Privatpatienten können bei einem Krankenhausbesuch auf ein Einzelzimmer bestehen, während gesetzlich versicherte Personen entsprechend der Kapazität des Krankenhauses untergebracht werden.
Das Einzelzimmer hat für den Patienten eine Menge Annehmlichkeiten, die von den Kranken meist sehr begrüßt werden. Es ist keine Rücksichtnahme auf Mitbewohner erforderlich, somit wird Besuch nicht als störend empfunden und das Licht kann brennen solange es dem Patienten beliebt.
In einem Mehrbettzimmer ist der Patient mit einer Person zusammen, die er vorher noch nicht kannte. In einigen Fällen haben die Patienten wirkliches Glück und sie kommen mit einer Person aufs Zimmer, mit der sie sich gut verstehen. Jedoch kommt es immer wieder vor, dass sich zwei Zimmernachbarn sehr unsymphatisch sind und der zwangsweise Kontakt als störend empfunden wird. Selten kommt es sogar zu Streits, die der Genesung nicht förderlich sind.

■ **Aufgaben**:
• A. Geben Sie aus dem Text über Krankenhauszimmer alles von „Das Einzelzimmer hat“ bis hinunter zu „dem Patienten beliebt.“ wortgetreu aus.
• B. Zählen Sie sämtliche Annehmlichkeiten des Einzelzimmers auf, die der Text über Krankenhauszimmer nennt.
• C. Führen Sie den Text über Einzel- und Mehrbettzimmer im Krankenhaus ab seinem letzten Satz weiter.
Die Datensätze spielen hierfür keine Rolle.

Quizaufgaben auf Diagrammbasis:
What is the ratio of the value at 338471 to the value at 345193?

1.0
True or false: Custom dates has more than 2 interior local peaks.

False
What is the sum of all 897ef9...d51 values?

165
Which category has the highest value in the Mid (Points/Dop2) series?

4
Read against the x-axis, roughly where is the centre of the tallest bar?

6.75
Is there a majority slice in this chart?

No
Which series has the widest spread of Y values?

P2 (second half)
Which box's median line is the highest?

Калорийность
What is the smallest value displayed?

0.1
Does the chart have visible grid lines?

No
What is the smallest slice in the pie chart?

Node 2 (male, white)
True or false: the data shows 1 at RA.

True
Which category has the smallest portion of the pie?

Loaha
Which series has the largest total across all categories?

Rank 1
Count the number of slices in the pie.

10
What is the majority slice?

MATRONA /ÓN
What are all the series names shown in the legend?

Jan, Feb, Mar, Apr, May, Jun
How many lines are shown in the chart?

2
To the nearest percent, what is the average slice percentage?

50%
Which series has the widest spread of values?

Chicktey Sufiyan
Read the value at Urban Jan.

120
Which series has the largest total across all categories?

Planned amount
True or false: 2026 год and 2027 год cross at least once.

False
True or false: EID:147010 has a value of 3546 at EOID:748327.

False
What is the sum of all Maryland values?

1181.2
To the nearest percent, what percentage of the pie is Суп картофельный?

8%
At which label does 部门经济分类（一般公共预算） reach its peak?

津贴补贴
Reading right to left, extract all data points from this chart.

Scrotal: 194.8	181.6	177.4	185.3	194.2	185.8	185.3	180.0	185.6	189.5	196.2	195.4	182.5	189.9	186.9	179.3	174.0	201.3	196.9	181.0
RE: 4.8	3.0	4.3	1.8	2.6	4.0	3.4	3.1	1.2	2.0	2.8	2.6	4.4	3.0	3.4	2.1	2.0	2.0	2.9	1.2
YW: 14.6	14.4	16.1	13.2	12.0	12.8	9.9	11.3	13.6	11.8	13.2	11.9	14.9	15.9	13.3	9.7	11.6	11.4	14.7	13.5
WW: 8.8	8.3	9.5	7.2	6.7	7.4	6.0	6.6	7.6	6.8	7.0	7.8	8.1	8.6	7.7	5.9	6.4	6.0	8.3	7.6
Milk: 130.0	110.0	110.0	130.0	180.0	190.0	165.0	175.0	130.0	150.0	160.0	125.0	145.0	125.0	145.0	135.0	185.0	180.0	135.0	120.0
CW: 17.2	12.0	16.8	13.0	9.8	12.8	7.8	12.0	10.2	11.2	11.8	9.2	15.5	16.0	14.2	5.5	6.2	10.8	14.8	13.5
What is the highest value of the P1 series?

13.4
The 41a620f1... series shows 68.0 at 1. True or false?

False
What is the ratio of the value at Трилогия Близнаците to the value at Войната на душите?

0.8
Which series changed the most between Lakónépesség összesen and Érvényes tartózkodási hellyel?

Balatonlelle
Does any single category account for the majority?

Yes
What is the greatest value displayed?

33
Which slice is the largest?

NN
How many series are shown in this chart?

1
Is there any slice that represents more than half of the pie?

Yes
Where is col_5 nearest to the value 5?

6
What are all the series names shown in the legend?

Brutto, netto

■ **Lösungen**:
• A.
Das Einzelzimmer hat für den Patienten eine Menge Annehmlichkeiten, die von den Kranken meist sehr begrüßt werden. Es ist keine Rücksichtnahme auf Mitbewohner erforderlich, somit wird Besuch nicht als störend empfunden und das Licht kann brennen solange es dem Patienten beliebt.

• B.
- Es ist keine Rücksichtnahme auf Mitbewohner erforderlich.
- Besuch wird nicht als störend empfunden.
- Das Licht kann brennen, solange es dem Patienten beliebt.

• C.
Bei einem Krankenhausaufenthalt verbringt der Patient den Großteil des Tages auf seinem Zimmer. Hier findet die tägliche Ärztevisite statt, hier wird gegessen, geschlafen und gelesen. Gerade Patienten die das Bett nicht verlassen dürfen und auch im nur eine Bettpfanne benutzen können, empfinden es als sehr unangenehm, wenn eine andere Person im Zimmer anwesend ist. Besucher werden in so einer Situation gebeten das Zimmer zu verlassen, ein Bettnachbar kann jedoch nicht vor die Tür geschickt werden. Das Einzelzimmer welches der Privatpatient für sich beanspruchen kann, ermöglicht dem Patienten eine freiere Gestaltung des Krankenhausalltages. Der Patient kann telefonieren wann er möchte und ärztliche Untersuchungen auf dem Zimmer finden ohne Zuschauer statt - ein für viel Mitglieder als äußert angenehm empfundener Vorteil, den die private Krankenversicherung bietet.